▶ _JOB ITEM_: Put every line of text in the data below into a JSON list of strings, with one string per line and blank lines left out.

▶ _EXERCISE DATA_:

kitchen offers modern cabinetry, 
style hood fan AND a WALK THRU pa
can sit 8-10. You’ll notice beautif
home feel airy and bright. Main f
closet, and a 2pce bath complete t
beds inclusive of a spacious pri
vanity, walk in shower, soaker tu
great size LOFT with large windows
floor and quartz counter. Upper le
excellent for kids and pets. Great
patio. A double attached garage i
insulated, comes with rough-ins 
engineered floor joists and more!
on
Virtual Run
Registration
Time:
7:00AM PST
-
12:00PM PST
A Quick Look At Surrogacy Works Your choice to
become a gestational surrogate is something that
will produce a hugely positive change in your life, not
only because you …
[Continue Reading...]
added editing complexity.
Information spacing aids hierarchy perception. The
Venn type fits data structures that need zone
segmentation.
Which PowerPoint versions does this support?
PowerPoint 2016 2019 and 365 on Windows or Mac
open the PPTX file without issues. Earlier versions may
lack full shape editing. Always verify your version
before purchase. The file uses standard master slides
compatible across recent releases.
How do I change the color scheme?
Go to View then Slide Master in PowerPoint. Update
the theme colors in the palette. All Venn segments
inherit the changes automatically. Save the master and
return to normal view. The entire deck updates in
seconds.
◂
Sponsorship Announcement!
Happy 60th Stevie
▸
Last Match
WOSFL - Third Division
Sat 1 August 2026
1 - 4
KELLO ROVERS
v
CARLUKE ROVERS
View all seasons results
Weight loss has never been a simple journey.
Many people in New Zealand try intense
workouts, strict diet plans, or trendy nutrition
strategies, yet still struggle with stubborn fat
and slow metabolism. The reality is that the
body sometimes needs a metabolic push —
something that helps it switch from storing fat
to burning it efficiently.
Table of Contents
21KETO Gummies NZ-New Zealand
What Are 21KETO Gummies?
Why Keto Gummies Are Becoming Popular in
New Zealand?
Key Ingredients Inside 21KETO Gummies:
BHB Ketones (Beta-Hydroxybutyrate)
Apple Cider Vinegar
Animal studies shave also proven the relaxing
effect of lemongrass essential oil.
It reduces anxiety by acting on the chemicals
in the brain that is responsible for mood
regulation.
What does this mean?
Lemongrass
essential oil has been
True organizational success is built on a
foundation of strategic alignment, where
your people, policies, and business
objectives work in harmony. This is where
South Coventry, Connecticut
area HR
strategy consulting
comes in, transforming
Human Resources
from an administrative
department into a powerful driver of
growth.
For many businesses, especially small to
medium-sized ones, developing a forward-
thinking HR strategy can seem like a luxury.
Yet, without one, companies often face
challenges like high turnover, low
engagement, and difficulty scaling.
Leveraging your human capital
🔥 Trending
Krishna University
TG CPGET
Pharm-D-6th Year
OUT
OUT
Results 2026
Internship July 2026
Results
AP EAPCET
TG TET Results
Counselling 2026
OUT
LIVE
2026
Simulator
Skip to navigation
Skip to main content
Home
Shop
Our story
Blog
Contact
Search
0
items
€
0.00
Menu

▶ _ANSWER_:
[
  "kitchen offers modern cabinetry, ",
  "style hood fan AND a WALK THRU pa",
  "can sit 8-10. You’ll notice beautif",
  "home feel airy and bright. Main f",
  "closet, and a 2pce bath complete t",
  "beds inclusive of a spacious pri",
  "vanity, walk in shower, soaker tu",
  "great size LOFT with large windows",
  "floor and quartz counter. Upper le",
  "excellent for kids and pets. Great",
  "patio. A double attached garage i",
  "insulated, comes with rough-ins ",
  "engineered floor joists and more!",
  "on",
  "Virtual Run",
  "Registration",
  "Time:",
  "7:00AM PST",
  "-",
  "12:00PM PST",
  "A Quick Look At Surrogacy Works Your choice to",
  "become a gestational surrogate is something that",
  "will produce a hugely positive change in your life, not",
  "only because you …",
  "[Continue Reading...]",
  "added editing complexity.",
  "Information spacing aids hierarchy perception. The",
  "Venn type fits data structures that need zone",
  "segmentation.",
  "Which PowerPoint versions does this support?",
  "PowerPoint 2016 2019 and 365 on Windows or Mac",
  "open the PPTX file without issues. Earlier versions may",
  "lack full shape editing. Always verify your version",
  "before purchase. The file uses standard master slides",
  "compatible across recent releases.",
  "How do I change the color scheme?",
  "Go to View then Slide Master in PowerPoint. Update",
  "the theme colors in the palette. All Venn segments",
  "inherit the changes automatically. Save the master and",
  "return to normal view. The entire deck updates in",
  "seconds.",
  "◂",
  "Sponsorship Announcement!",
  "Happy 60th Stevie",
  "▸",
  "Last Match",
  "WOSFL - Third Division",
  "Sat 1 August 2026",
  "1 - 4",
  "KELLO ROVERS",
  "v",
  "CARLUKE ROVERS",
  "View all seasons results",
  "Weight loss has never been a simple journey.",
  "Many people in New Zealand try intense",
  "workouts, strict diet plans, or trendy nutrition",
  "strategies, yet still struggle with stubborn fat",
  "and slow metabolism. The reality is that the",
  "body sometimes needs a metabolic push —",
  "something that helps it switch from storing fat",
  "to burning it efficiently.",
  "Table of Contents",
  "21KETO Gummies NZ-New Zealand",
  "What Are 21KETO Gummies?",
  "Why Keto Gummies Are Becoming Popular in",
  "New Zealand?",
  "Key Ingredients Inside 21KETO Gummies:",
  "BHB Ketones (Beta-Hydroxybutyrate)",
  "Apple Cider Vinegar",
  "Animal studies shave also proven the relaxing",
  "effect of lemongrass essential oil.",
  "It reduces anxiety by acting on the chemicals",
  "in the brain that is responsible for mood",
  "regulation.",
  "What does this mean?",
  "Lemongrass",
  "essential oil has been",
  "True organizational success is built on a",
  "foundation of strategic alignment, where",
  "your people, policies, and business",
  "objectives work in harmony. This is where",
  "South Coventry, Connecticut",
  "area HR",
  "strategy consulting",
  "comes in, transforming",
  "Human Resources",
  "from an administrative",
  "department into a powerful driver of",
  "growth.",
  "For many businesses, especially small to",
  "medium-sized ones, developing a forward-",
  "thinking HR strategy can seem like a luxury.",
  "Yet, without one, companies often face",
  "challenges like high turnover, low",
  "engagement, and difficulty scaling.",
  "Leveraging your human capital",
  "🔥 Trending",
  "Krishna University",
  "TG CPGET",
  "Pharm-D-6th Year",
  "OUT",
  "OUT",
  "Results 2026",
  "Internship July 2026",
  "Results",
  "AP EAPCET",
  "TG TET Results",
  "Counselling 2026",
  "OUT",
  "LIVE",
  "2026",
  "Simulator",
  "Skip to navigation",
  "Skip to main content",
  "Home",
  "Shop",
  "Our story",
  "Blog",
  "Contact",
  "Search",
  "0",
  "items",
  "€",
  "0.00",
  "Menu"
]